Relationship between a power set of subsets and a power set of proper subsets

Let ℙ(𝑆) be the collection of all subsets of 𝑆, and ℚ(𝑆) the collection of all proper subsets of 𝑆.

Which of the following hold for every set 𝑆?

ℙ(𝑆) ⊆ ℚ(𝑆)
ℙ(𝑆) ⊇ ℚ(𝑆)
ℙ(𝑆) ⊃ ℚ(𝑆)
ℙ(𝑆) = ℚ(𝑆)

What's exactly wrong with this thought process?

If 𝑆 = {1,2,3}, then

ℙ(𝑆) = {∅,{1},{2},{3},{1,2},{1,3},{2,3},{1,2,3}}

ℚ(𝑆) = {∅,{1},{2},{3},{1,2},{1,3},{2,3}}

ℙ(𝑆) ⊆ ℚ(𝑆) false. ℙ(𝑆) is not a subset of ℚ(𝑆)

ℙ(𝑆) ⊇ ℚ(𝑆) false. ℙ(𝑆) is not a superset of ℚ(𝑆)

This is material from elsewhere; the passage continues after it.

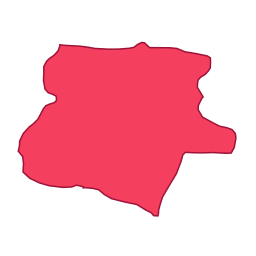 map outline of Vinica (Albers equal-area conic projection), rotated 93°
{"feature_id": "MKD-3003", "entity_name": "Vinica", "entity_type": "Statistical Region", "adm_level": 1, "iso_a3": "MKD", "parent_name": "North Macedonia", "parent_adm1": "", "projection": "albers", "projection_center": [22.558, 41.857], "detail": "fine", "context": "isolated", "style": "filled", "palette": "rose", "viewbox_px": 256, "rotation_deg": 93, "n_neighbors": 0, "source": "natural_earth", "source_scale": "10m", "svg_char_len": 1388}
<svg xmlns="http://www.w3.org/2000/svg" viewBox="0 0 256 256"><g transform="rotate(93 128 128)"><path d="M48.5,200.4L48.8,194.3L48.8,184.4L48.8,180.4L49.4,172.1L50.3,165.4L50.3,158.6L50.3,151.5L49.7,141.6L48.3,130.9L47.1,126.2L43.9,122.6L41.8,118.6L42.0,117.6L42.1,115.9L46.6,110.7L45.7,90.5L46.0,83.4L48.9,75.1L50.2,63.6L51.9,52.5L53.7,49.4L58.4,49.0L63.7,49.0L66.6,50.6L70.5,53.8L73.4,58.1L76.4,60.5L79.9,60.9L83.7,60.9L90.2,56.5L93.0,54.7L93.0,55.0L96.1,56.5L101.7,58.9L106.1,58.9L113.2,54.2L117.6,45.1L121.4,36.7L122.6,29.2L124.1,24.1L127.9,20.5L132.6,19.7L142.0,20.9L147.6,23.6L148.1,29.0L148.1,42.1L149.0,53.2L149.3,62.3L149.3,69.4L151.9,71.8L158.7,73.3L171.1,77.3L182.9,83.6L195.0,89.9L202.6,91.9L208.3,93.1L212.1,93.1L214.2,93.5L214.2,97.8L211.5,100.2L209.1,105.7L203.9,115.3L202.1,127.1L199.5,140.6L195.7,148.1L191.2,154.1L190.1,160.1L189.8,168.3L190.2,169.6L188.9,169.9L187.8,176.6L189.8,181.0L190.7,189.7L189.8,203.6L187.5,213.5L183.4,223.4L177.5,230.5L168.9,230.5L162.1,231.7L157.1,236.1L157.1,236.3L156.5,236.3L151.7,235.5L146.7,235.5L139.0,232.3L132.2,226.8L128.4,222.4L124.0,218.5L118.9,216.1L113.6,213.7L110.1,211.3L108.0,207.0L106.6,203.0L104.4,201.0L102.4,201.0L100.0,201.4L98.3,205.0L97.0,209.4L93.5,212.9L85.0,214.9L78.2,214.9L71.1,215.3L65.8,212.9L63.1,210.5L59.0,205.4L54.5,201.8L49.0,200.2L48.5,200.4Z" fill="#f43f5e" stroke="#9f1239" stroke-width="1.5"/></g></svg>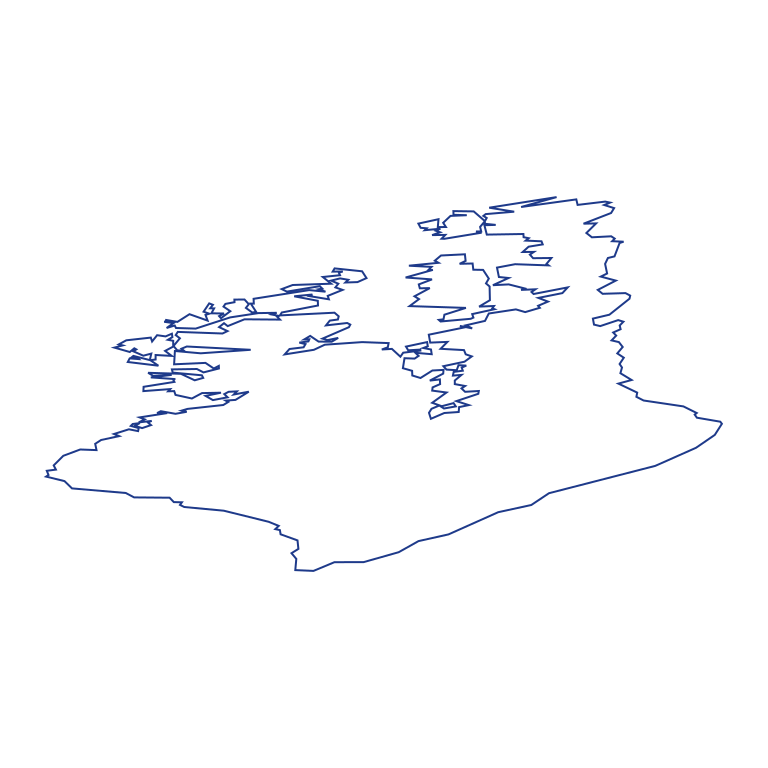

ℙ(𝑆) ⊃ ℚ(𝑆) true. ℙ(𝑆) is a proper superset of ℚ(𝑆), and ℚ(𝑆) is not equal to ℙ(𝑆)

ℙ(𝑆) = ℚ(𝑆) false. ℙ(𝑆) and ℚ(𝑆) sets are not subsets of each other.

The notation $A\subseteq B$ is usually defined as $A\subset B$ or $A=B$. If one of the two things $A\subset B$ or $A=B$ is true, then $A\subseteq B$ must be true as well. Therefore it is impossible that $\Bbb P(S)\supseteq \Bbb Q(S)$ is false when $\Bbb P(S)\supset \Bbb Q(S)$ is true.

Apart from that, your reasoning has another error: you don't need an example set (in your case you use $S=\{1,2,3\}$) to show whether the assertions are true or false. In fact, you shouldn't use an example in a proof, since you then just prove a single special case, instead of a general principle. Of course examples are useful to gain intuition, and I highly encourage to first work out a few examples before you start proving something. But for the proof itself, you have to keep things general.

To show the assertions in a general case, we note that for any set $S$, the set $S$ itself is a subset of $S$ that is not proper. This follows from the definition of what a proper subset is. Furthermore, we know that any proper subset is also a subset (once again by definition of proper subset).

• $\Bbb P(S)\not\subseteq \Bbb Q(S)$, since the set $S$ is an element of $\Bbb P(S)$ that is not a subset of $\Bbb Q(S)$.
• $\Bbb P(S)\supseteq\Bbb Q(S)$, since any proper subset is also a subset.
• $\Bbb P(S)\supset\Bbb Q(S)$, since the set $S$ is an element of $\Bbb P(S)$ that is not an element of $\Bbb Q(S)$, therefore $\Bbb P(S)\neq \Bbb Q(S)$. By the previous point $\Bbb P(S)\supseteq \Bbb Q(S)$, and remember that $\supseteq$ is defined as "$\Bbb P(S)\supset \Bbb Q(S)$ or $\Bbb P(S)= \Bbb Q(S)$". Since the latter is false, the former must be true.
• $\Bbb P(S)\neq \Bbb Q(S)$, as we saw because $S$ is an element in $\Bbb P(S)$ and not in $\Bbb Q(S)$.